_TASK TO COMPLETE_
Only the lines from the beginning of the data through the line holding "left knee: (72, 128)" belong in the answer, printed exactly and without pictures.

(RECORD EXCERPTS begins)

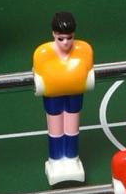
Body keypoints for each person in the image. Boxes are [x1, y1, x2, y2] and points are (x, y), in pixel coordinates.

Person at [32, 11, 96, 183]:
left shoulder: (84, 50)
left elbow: (89, 73)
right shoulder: (42, 53)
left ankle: (72, 157)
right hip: (52, 97)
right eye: (61, 38)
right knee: (55, 130)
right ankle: (55, 159)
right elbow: (38, 77)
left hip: (75, 95)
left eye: (69, 38)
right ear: (53, 34)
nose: (66, 42)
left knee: (72, 128)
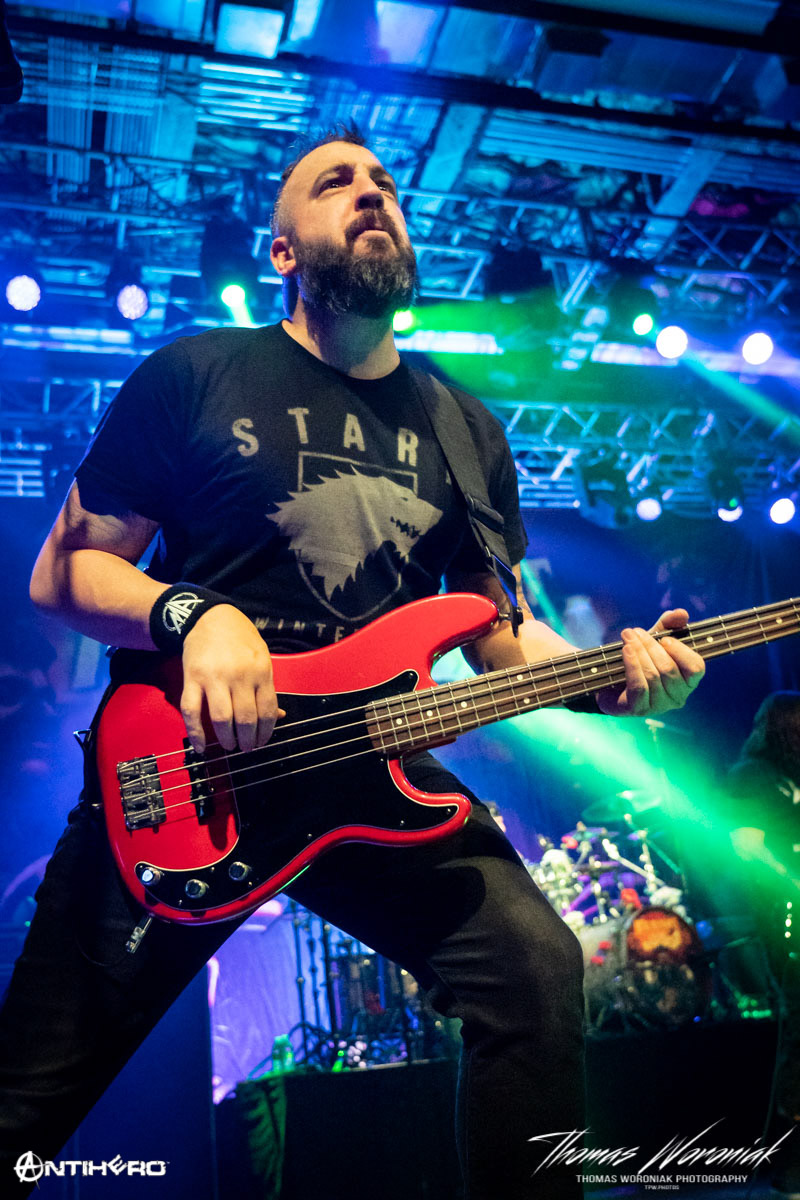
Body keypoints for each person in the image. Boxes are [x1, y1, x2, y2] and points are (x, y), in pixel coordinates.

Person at [0, 124, 706, 1200]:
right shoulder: (197, 372)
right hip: (188, 775)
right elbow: (66, 573)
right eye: (336, 184)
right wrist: (195, 614)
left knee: (532, 969)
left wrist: (607, 679)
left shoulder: (464, 430)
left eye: (384, 184)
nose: (371, 194)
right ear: (283, 250)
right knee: (26, 1101)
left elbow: (496, 631)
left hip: (373, 770)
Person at [725, 692, 800, 1198]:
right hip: (784, 915)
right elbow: (744, 847)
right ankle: (790, 1163)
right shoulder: (750, 775)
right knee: (798, 1026)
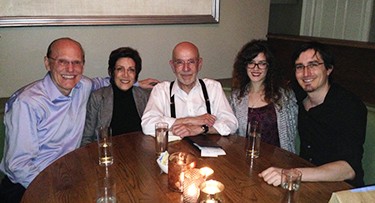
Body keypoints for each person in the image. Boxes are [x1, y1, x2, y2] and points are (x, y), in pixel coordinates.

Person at [0, 37, 157, 202]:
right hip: (28, 185)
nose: (70, 69)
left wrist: (136, 83)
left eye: (76, 62)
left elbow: (108, 82)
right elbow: (18, 165)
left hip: (71, 174)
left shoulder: (82, 86)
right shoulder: (27, 103)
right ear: (47, 63)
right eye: (62, 61)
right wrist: (52, 189)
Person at [259, 42, 367, 187]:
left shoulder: (349, 106)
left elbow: (349, 169)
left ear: (328, 69)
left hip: (341, 188)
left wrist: (291, 174)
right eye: (300, 67)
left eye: (313, 65)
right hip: (305, 181)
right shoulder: (296, 96)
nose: (306, 73)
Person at [141, 41, 238, 138]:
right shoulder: (161, 90)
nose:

(RECORD EXCERPTS ends)

_SOLVED EXERCISE_
Body keypoints for each person in the image. Boxes are [x1, y1, x2, y2] and points are (x, y), in pixel coordinates.

Person at [32, 11, 96, 183]:
left shoulder: (84, 50)
left elbow: (89, 73)
right shoulder: (42, 53)
left ankle: (72, 157)
right hip: (52, 97)
right eye: (61, 38)
right knee: (55, 130)
right ankle: (55, 159)
right elbow: (38, 77)
left hip: (75, 95)
left eye: (69, 38)
right ear: (53, 34)
nose: (66, 42)
left knee: (72, 128)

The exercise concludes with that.